Kim Webby, a Housing NZ tenant in Waimea St, New Plymouth, has been using her own petrol-powered generator to run her home for nearly five months.
But her move to remain independent has resulted in her clashing with some of her neighbours who want it gone.
The feud has now spilled over into the realms of the regulatory bodies, Housing NZ and the New Plymouth District Council.
A month ago, Housing NZ threatened her with eviction and the council has slapped her with two $500 infringement notices.
Both organisations' representatives spoke yesterday of their wish to work things out with her. Both agree that the use of a generator is legal - but only as long as it is safe and not upsetting neighbours.
Webby says the situation to date is "pretty much status quo".
"I'm waiting for the Housing Corp and district council to deliver their verdicts," she says.
She believes the electrician sent in to check the generator went away happy that it complied.
But Housing NZ bosses do not agree. In a statement to the paper yesterday, regional manager Darren Toy said while the corporation did not object to a tenant having a generator, it was concerned about safety and noise.
"In this case we've been told by an independent contractor that the generator is a fire and health and safety risk," Toy said.
"We're still working with Ms Webby to find a solution. We and the local council have also received complaints about the noise. We have an obligation to the community to ensure tenants don't disturb the peace and quiet of their neighbours," Toy said.
Council customer and regulatory services manager Mary-Anne Priest said Webby had now been issued with three notices for excessive noise, totalling $1000.
To date the council had received 30 complaints from two separate neighbours. "What we have been doing is working with her and her neighbours ... to come to an amicable solution".
In the daytime, the generator complied with decibel levels but did not comply at night. The bylaws allow daytime levels of 50 while the limit at night is 40.
"We are endeavouring to work with her to reduce the noise. And it's not just about meeting the noise levels, it's about the annoyance factor [and] it's about the quality of life. People do have different perceptions."
Generators emitted quite a loud hum, Priest said. She admired what Webby was doing in taking the initiative in not wanting to be on the national grid but others' quality of life must also be taken into consideration.
If the situation continued, the next step would be an abatement notice to require her to stop using it, Priest said.
"We do have the power to confiscate it. But Kim is co-operating. She understands it is in everyone's best interest to get it sorted."
It was not the first complaint about noisy generators the council had dealt with but others were being used within businesses and received fines for excessive noise, Priest said.

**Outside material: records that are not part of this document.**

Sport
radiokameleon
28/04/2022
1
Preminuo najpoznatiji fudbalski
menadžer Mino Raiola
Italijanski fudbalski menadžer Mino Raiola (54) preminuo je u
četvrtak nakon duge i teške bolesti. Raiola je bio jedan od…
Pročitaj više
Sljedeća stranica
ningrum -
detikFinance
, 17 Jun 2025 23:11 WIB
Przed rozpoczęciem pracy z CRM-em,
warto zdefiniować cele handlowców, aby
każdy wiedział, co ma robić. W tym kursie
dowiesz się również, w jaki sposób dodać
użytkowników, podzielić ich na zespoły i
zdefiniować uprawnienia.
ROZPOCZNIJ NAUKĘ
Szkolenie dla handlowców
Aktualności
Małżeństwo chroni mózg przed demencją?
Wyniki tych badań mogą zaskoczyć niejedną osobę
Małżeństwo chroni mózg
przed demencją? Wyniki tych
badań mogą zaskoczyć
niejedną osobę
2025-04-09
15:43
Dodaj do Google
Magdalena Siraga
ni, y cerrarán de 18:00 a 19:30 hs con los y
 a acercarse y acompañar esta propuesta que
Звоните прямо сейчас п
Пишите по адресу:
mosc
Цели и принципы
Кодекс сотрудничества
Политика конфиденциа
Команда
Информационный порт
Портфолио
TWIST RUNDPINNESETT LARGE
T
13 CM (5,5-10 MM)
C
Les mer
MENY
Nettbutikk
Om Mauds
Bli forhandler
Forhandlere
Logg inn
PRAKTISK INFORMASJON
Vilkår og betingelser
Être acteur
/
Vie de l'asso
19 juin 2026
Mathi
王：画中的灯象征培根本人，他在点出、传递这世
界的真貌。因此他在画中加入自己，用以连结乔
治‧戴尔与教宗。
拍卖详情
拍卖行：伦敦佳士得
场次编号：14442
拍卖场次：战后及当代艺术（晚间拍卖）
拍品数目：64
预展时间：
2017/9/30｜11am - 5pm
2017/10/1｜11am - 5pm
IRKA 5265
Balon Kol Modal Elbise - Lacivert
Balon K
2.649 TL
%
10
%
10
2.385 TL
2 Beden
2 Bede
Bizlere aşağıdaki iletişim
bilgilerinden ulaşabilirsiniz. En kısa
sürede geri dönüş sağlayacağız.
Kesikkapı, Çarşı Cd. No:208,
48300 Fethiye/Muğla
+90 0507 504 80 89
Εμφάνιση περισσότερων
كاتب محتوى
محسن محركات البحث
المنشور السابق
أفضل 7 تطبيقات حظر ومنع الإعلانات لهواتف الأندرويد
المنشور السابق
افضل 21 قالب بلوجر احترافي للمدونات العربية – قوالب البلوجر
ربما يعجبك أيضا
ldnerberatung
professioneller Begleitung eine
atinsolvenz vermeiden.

Webby said about six weeks ago, a neighbour told her to stop using it. "He tried to bully me because he didn't like it." She tried to work things out with him but there was "no way in hell" he would back down. "His insistence is bordering on harassment.
"At the end of the day he did not like the generator. And I'd been using it a couple of months before anyone said boo," Webby said. Her ultimate plan was to have a battery bank so the generator would only be used a couple of hours a day. She would be appealing against the infringement notices.